#### QUOTED PASSAGE ####

A friend of mine in the Facebook group asked if she was supposed to count all the salt that occurs naturally in foods like fruits and veggies. She also mentioned that she was dealing with a lot of stress and that the thought of counting salt in produce was overwhelming.
In response to this common scenario, I did a Facebook Live, which you can watch here if you’re a member of the group. For those of you who are not members of the group, keep reading. It’s a bit more nuanced than you might think.
If you have ever been part of my Kidney Stone Prevention Online Video Course or had a private call with me to go over your urine test, you know that one of the best things about these services is speaking to someone who has 24 years of listening to people and helping them change their habits. The only way to help someone incorporate change is to ensure it is doable for them.
If someone says they’re stressed about a change or goal, I know to go slow. This friend specifically stated that counting the salt in produce was too much for her. I heard her and told her this…”Don’t do it.” Fruits and veggies grow in the ground, and there is sodium in the soil, so they will contain a bit of sodium. Don’t worry about counting this sodium if it stresses you out.
For those who happily count the sodium in produce and it doesn’t cause stress, continue to do so. But this person was feeling too overwhelmed and may have given up if told she MUST count it all. And why would I have her give up over the tiny bit of sodium in a plum?
The same goes for sodium in dairy milk—if you’re too overwhelmed to count it but watch all other sodium, then don’t worry. Focus more on getting your calcium needs met than worrying about this small amount of salt.
Every day on my calls, people claim not to use much salt. However, when I review their urine collection results, it’s clear they’re eating around 8,000mg/day. The problem is they don’t know what they don’t know, and they are not “turning it around, Buster Brown” and looking at the nutrition facts. Once they realize that salt is in every darn thing, they can begin lowering it.
Now, I don’t ask someone eating 8,000mg/sodium daily to go straight to the 1,500mg/day goal of the Kidney Stone Diet. That will not work if we’re trying to achieve long-term compliance. It’s too drastic a change all at once. Instead, we’d set a goal of 5000mg/day. When we start hitting that regularly, we’ll drop a little lower and continue on until we hit that final 1500mg/day goal.
The naturally occurring sodium rule does NOT apply to foods like cheeses. They are just TOO high for tiny portion sizes, and this food group is easily overeaten. Not counting naturally occurring sodium only applies to fresh produce and regular dairy milk.
I know I’m going to get hundreds of emails asking “Well what about this food and what about that food?”, so let’s say under 200mg of naturally occurring sodium in a product is the goal.
Before getting overwhelmed with naturally occurring salt, ensure that you’re reading those nutrition labels and leaving that salt shaker on the table. That is where one starts to make real change.
Here are a few articles on low sodium and other goodies:
Slowly, your taste buds will acclimate over time, and you will start loving this lifestyle. Give yourself time. Give yourself grace. And most of all, be kind to yourself while learning.

#### THE DATA ####

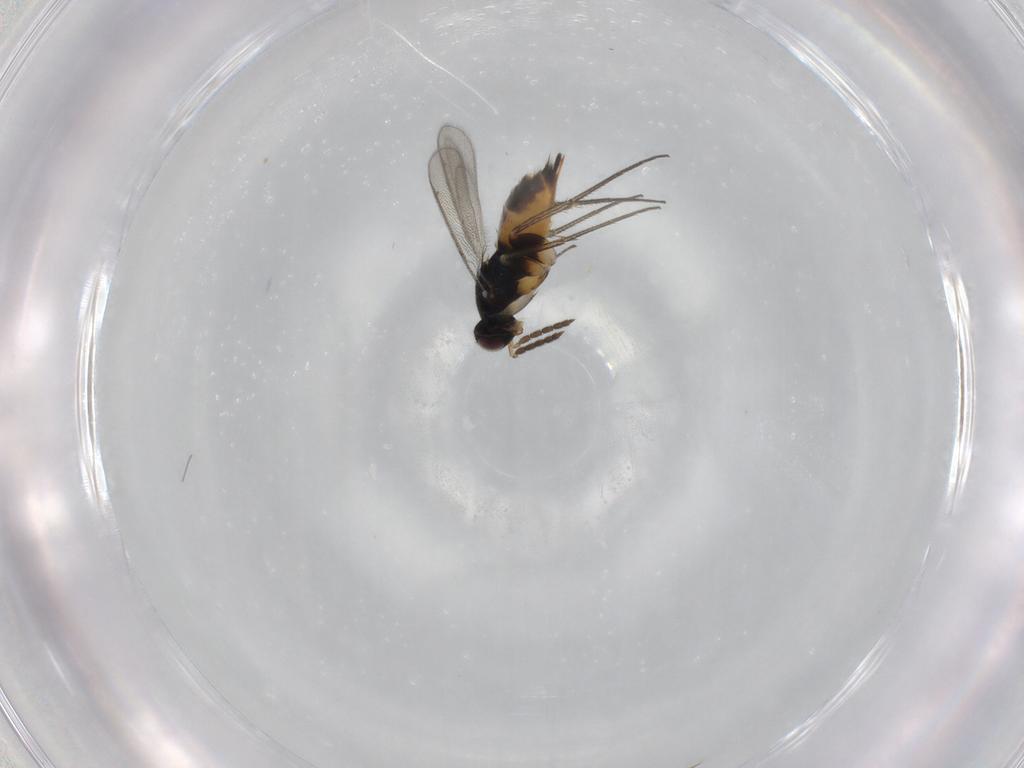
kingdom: Animalia
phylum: Arthropoda
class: Insecta
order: Hymenoptera
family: Eulophidae
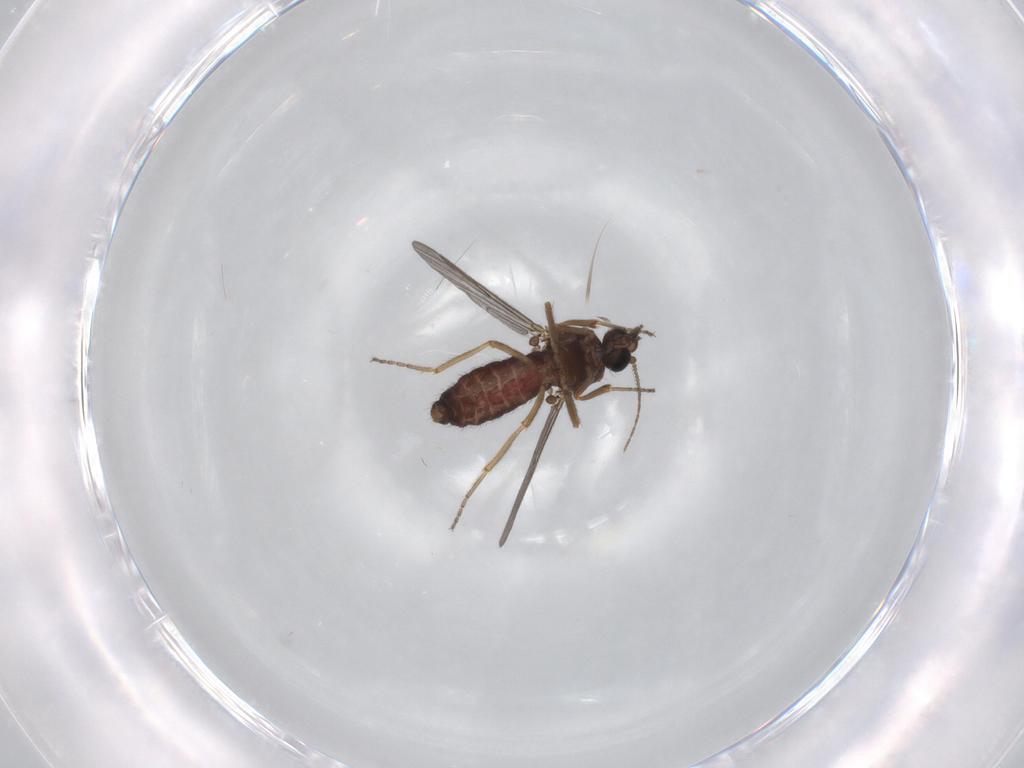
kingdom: Animalia
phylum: Arthropoda
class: Insecta
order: Diptera
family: Ceratopogonidae
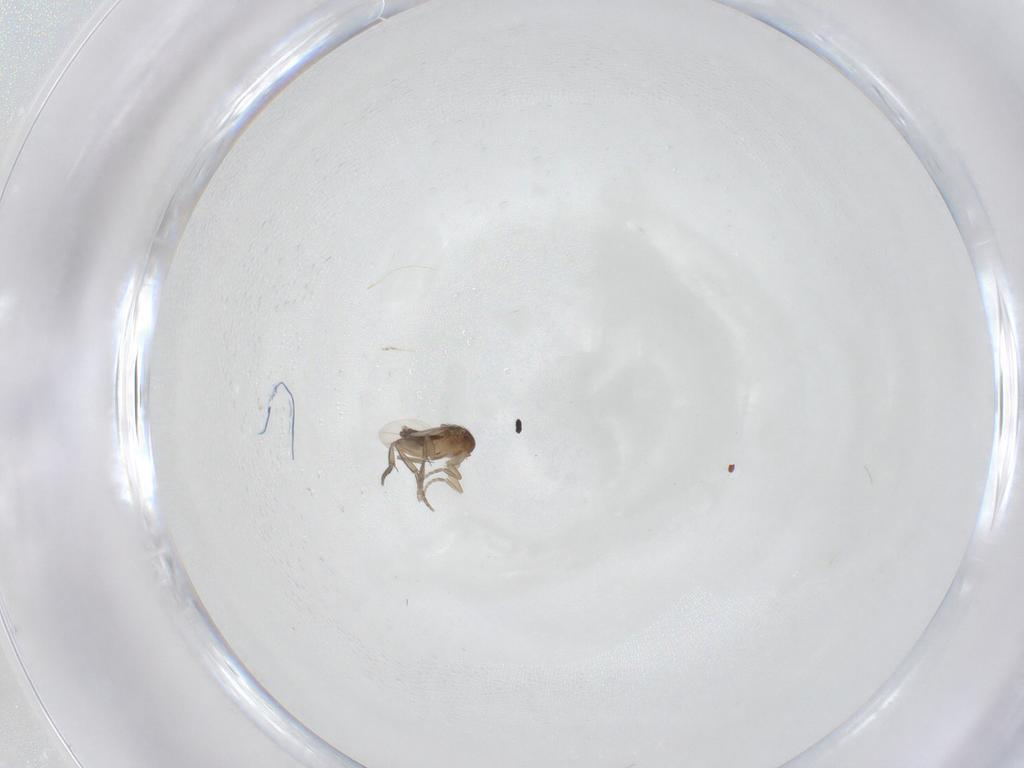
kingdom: Animalia
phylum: Arthropoda
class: Insecta
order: Diptera
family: Phoridae
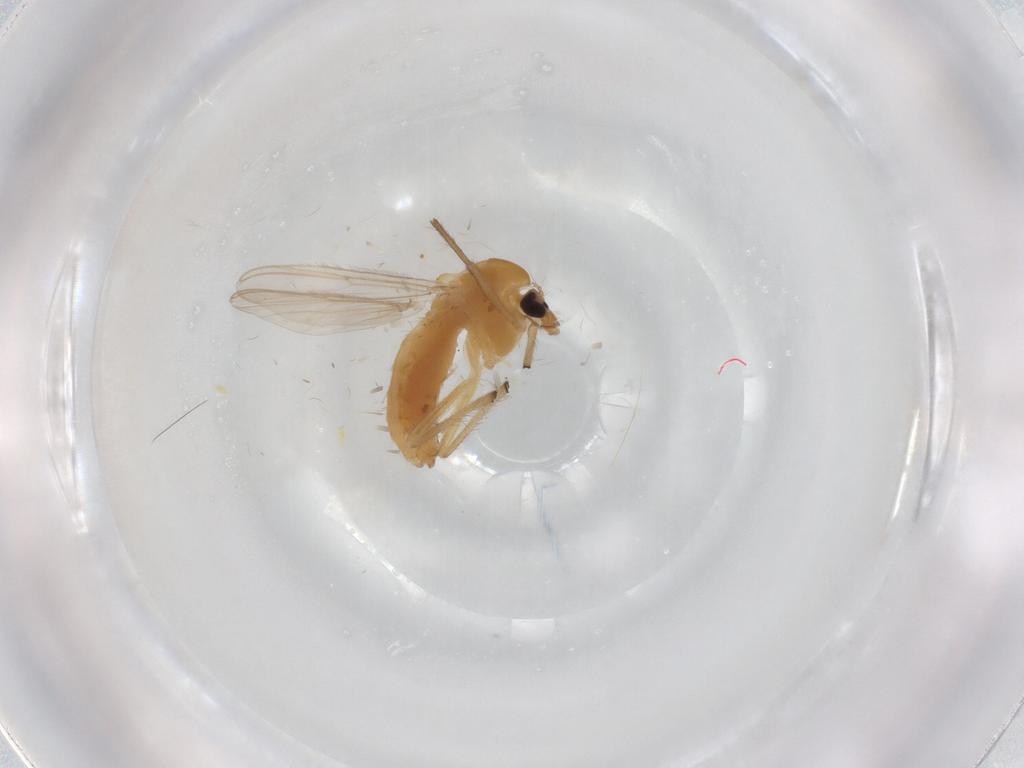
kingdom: Animalia
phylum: Arthropoda
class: Insecta
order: Diptera
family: Chironomidae
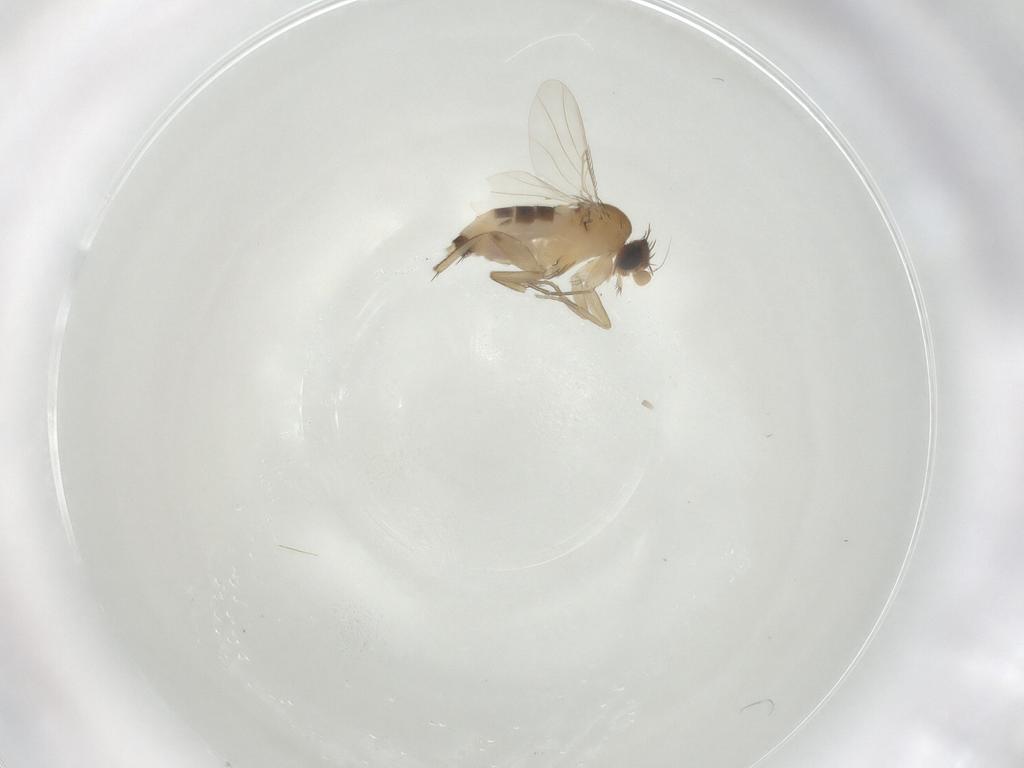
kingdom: Animalia
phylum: Arthropoda
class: Insecta
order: Diptera
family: Phoridae
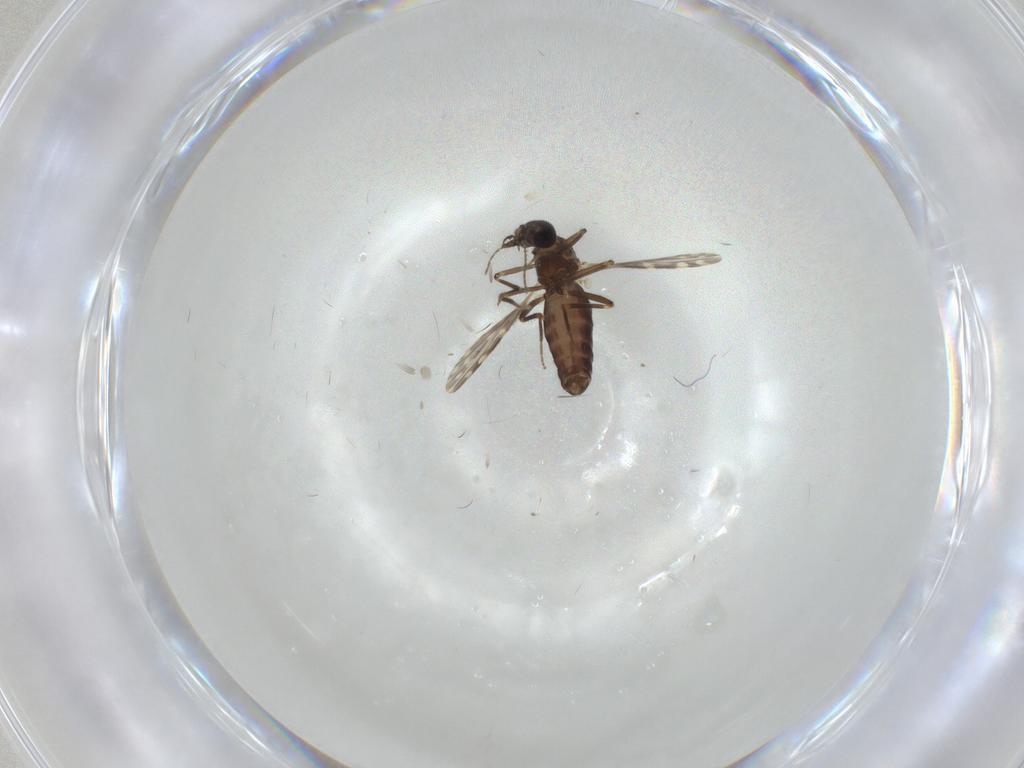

####

**WHAT THE TASK REQUIRES**
Answer these questions from the article on naturally occurring sodium:
(a) How many years of helping people change their habits does the writer claim?
(b) What first daily sodium goal does the writer set for someone eating 8,000mg a day?
(c) Which foods does the writer say the naturally occurring sodium rule does not apply to?
The data aren't needed here.

**EXERCISE ANSWER**
(a) 24 years.
(b) 5,000mg a day.
(c) Cheeses.